Every week I meet a handful of people, especially women, who make being dependent or interdependent wrong. Not wanting to be needy, they feel compelled to do it on their own. Not wanting to appear weak, they are driven to do it all. Never allowing themselves to be vulnerable, they suck up any emotion they might be feeling and deny the wants or needs they are actually longing for. When asked "How are you doing?" they automatically say, "I'm fine." They don't delegate or ask for help and take care of everything from the heavy lifting to the most minute details.

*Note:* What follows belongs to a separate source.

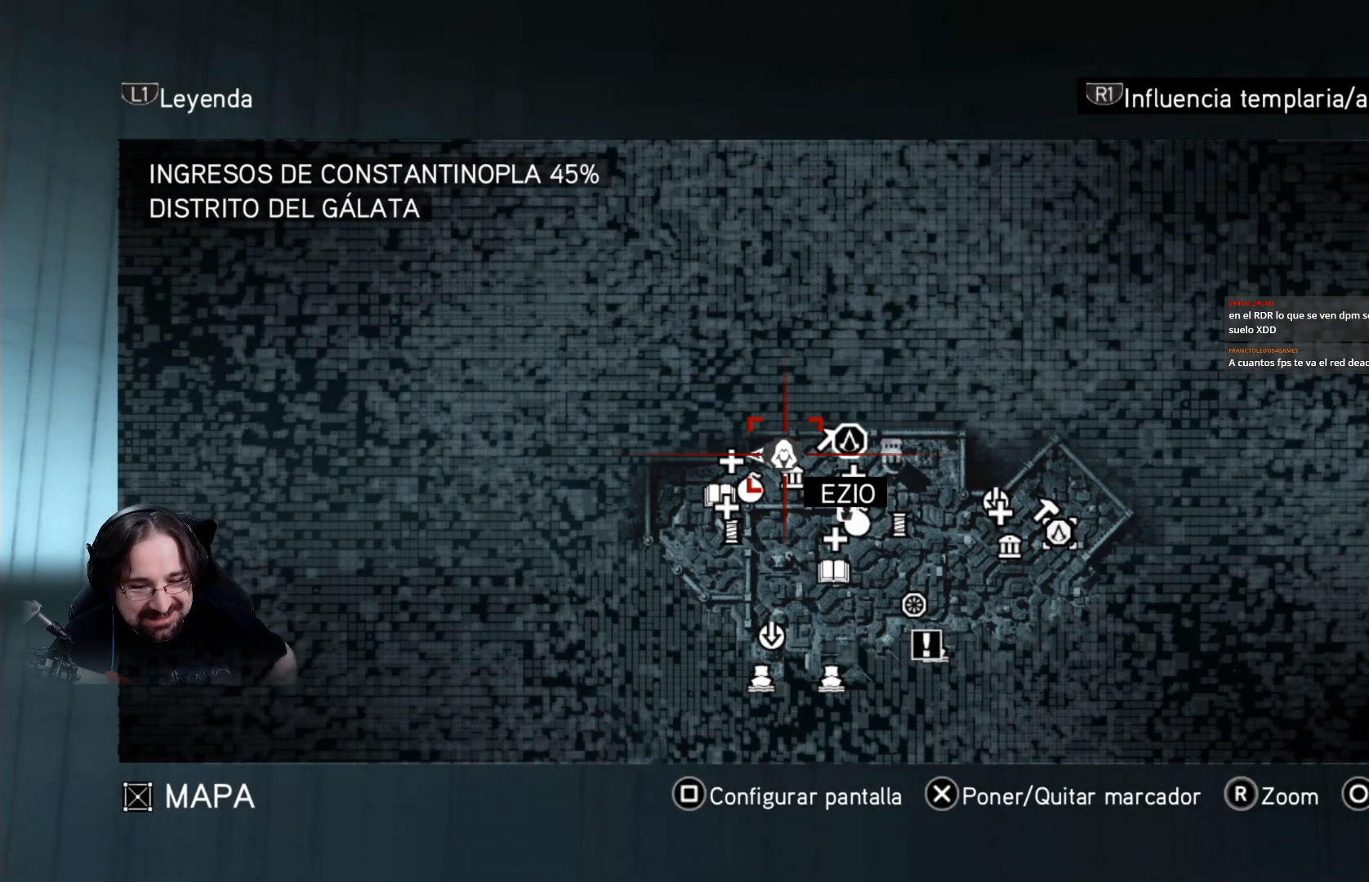
Gameplay with a controller (PlayStation layout); each line is a JSON object with the inputs held at the frame after it. "events" lists button and stick changes between this image and that frame as [ms after this image, input, new state], when the widget could be followed in between.
{"buttons": [], "left_stick": "down", "right_stick": "center", "events": [[200, "left_stick", "down"]]}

Although I am all for being confident, self-reliant, and owning how strong, capable, and kick-ass you are, I do know that for most of us, our distaste for or inability to be dependent, weak, needy, or vulnerable comes from a shadow, a disowned part of ourselves or a shadow belief, an unconscious limiting belief. Our shadows and shadow beliefs form when we are young, generally under the age of ten. And with regard to qualities like dependent, weak, needy, or vulnerable, our shadows and shadow beliefs often form as a result of growing up in an environment in which we made a decision that we needed to do everything on our own, that we could not trust others, that no one really cared for us, or only the strong survive. Shadows around not wanting to be needy, dependent, or vulnerable also could have been born out of feeling ashamed or being shamed for being too sensitive, overly-emotional, wanting attention, or needing help. For others, having a parent who they or others negatively viewed as a "doormat" or a "victim" might have consciously or unconsciously caused them to decide that they would never be like that and disown any traits that made them appear that way.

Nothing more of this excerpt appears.